Harmony. “Sing with the choir and not against it.”
Enclosure. “A community spirit is born far more easily in a well-formed square or courtyard than in a random sampling of developers’ plots.”
Materials. “Let where it is be what it’s made of.”
Decoration. “We need to reinstate architecture as the mistress of the arts and crafts.”
Art. “Sculpture and painting play an essential role in conferring on public buildings their unique social and symbolic identity, which architecture alone cannot.”
Signs and Lights. “We should bury as many wires as possible and remember that when it comes to lightin
g and signs the standard solution is never enough.”
Community. “Let the people who will have to live with what you build help guide your hand.”
If we now focus more specifically on sacred buildings, we find that Michael S. Rose has attempted a summary of the principles of church architecture, reducing them to three in particular, which he calls Verticality, Permanence, and Iconography.20
In the case of Verticality Rose believes that “the massing of volumes upward . . . most readily creates an atmosphere of transcendence and, in turn, enables man to create a building that expresses a sense of the spiritual and the heavenly.” I would add that monumental scale is not an essential element in this “massing.” What is essential is that the natural symbolism of the vertical be taken into account, and that the vertical is used to add something qualitative, not merely quantitative, to the form of the church. Gothic architecture achieved its effects by a combination of height and light, evoking by its pointed and interlacing arches and columns the atmosphere that one might find beneath an ancient forest canopy, or within vast caverns under the earth. Byzantine architecture has a different feel entirely, even when the spaces within the building are huge. Here the heavens are closer, indeed seem almost wrapped around the worshipper. Either heaven has been brought to earth, or we have been raised to heaven. But both styles use space to express a theology.
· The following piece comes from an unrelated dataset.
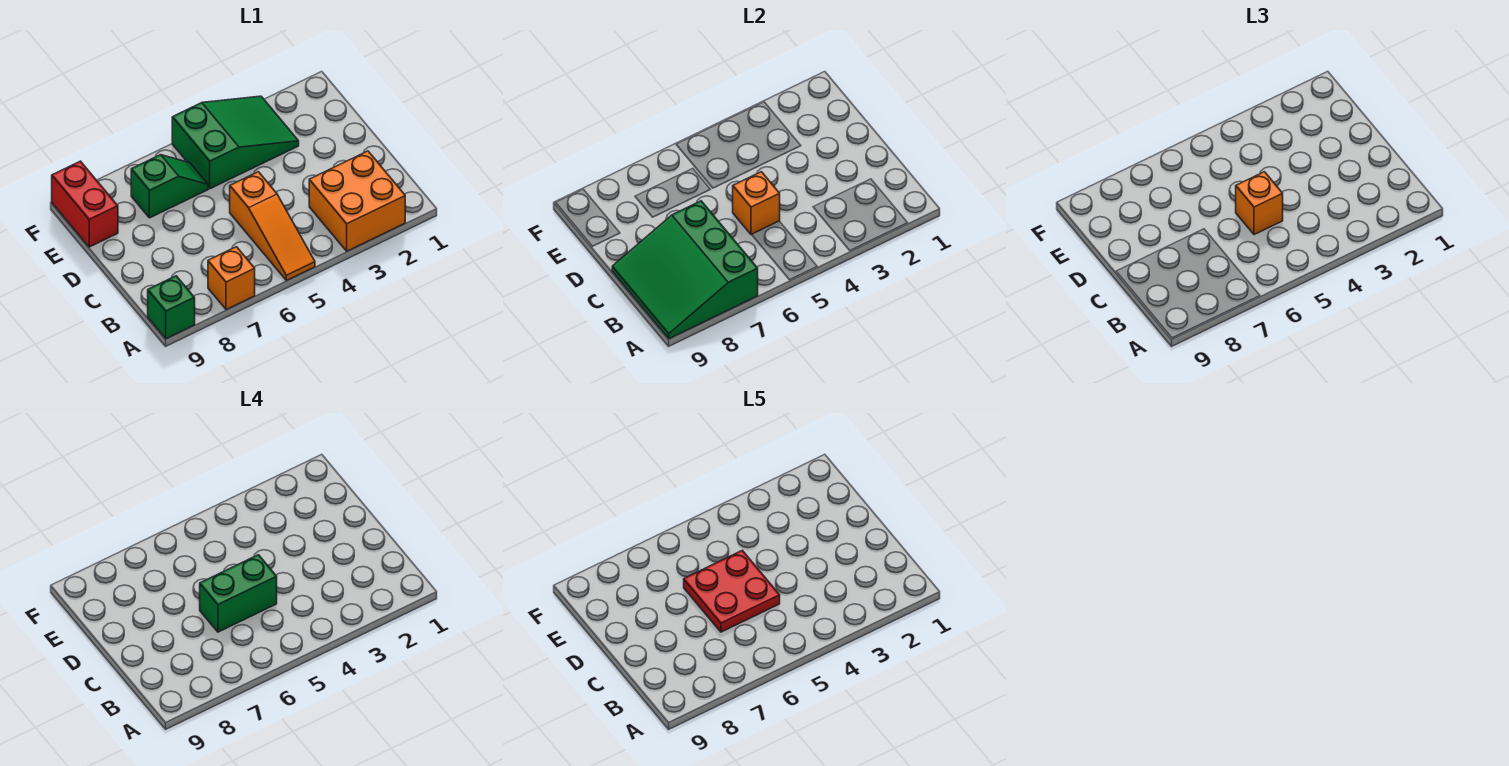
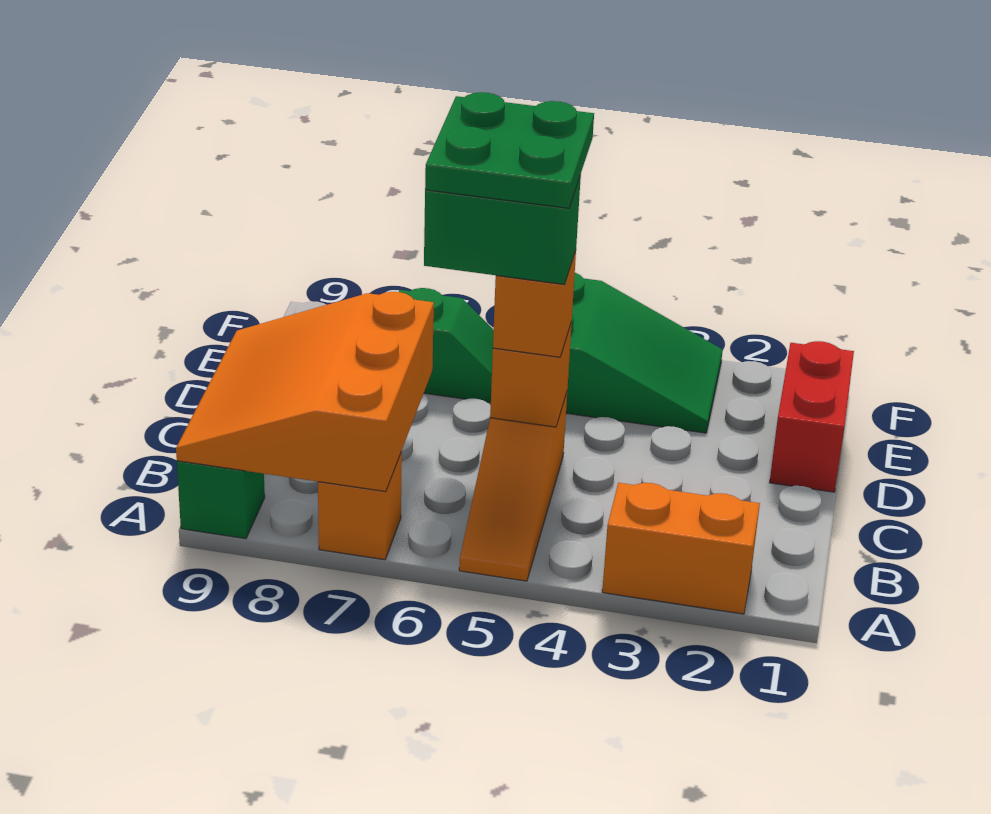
orange 2x2 brick [309,151,405,251] -> orange 1x2 brick [602,483,760,614]
green 3x3 slope [612,201,758,339] -> orange 3x3 slope [176,292,434,492]
red 2x2 plate [684,550,780,632] -> green 2x2 plate [425,92,594,208]
red 1x2 brick [52,161,118,247] -> red 1x2 brick moved to [770,341,854,492]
The second of Rose’s principles, Permanence, involves a similar use of the “fourth dimension,” time. The transcendence of time by eternity, and by Christ as the incarnation of eternity in time, is suggested by the stability and durability of the church. An effective church building is a manifestation of tradition, and tradition is more than just the dead accumulation of custom; it is a living organism that overcomes time and death by a process of continual regeneration and gradual creative development. The church building, if it achieves permanence simply by resisting change and being preserved over centuries, might be no more than a museum or monument. But if it is built to last and is sustained from within by a community of worshippers then its permanence becomes a true reflection of eternity.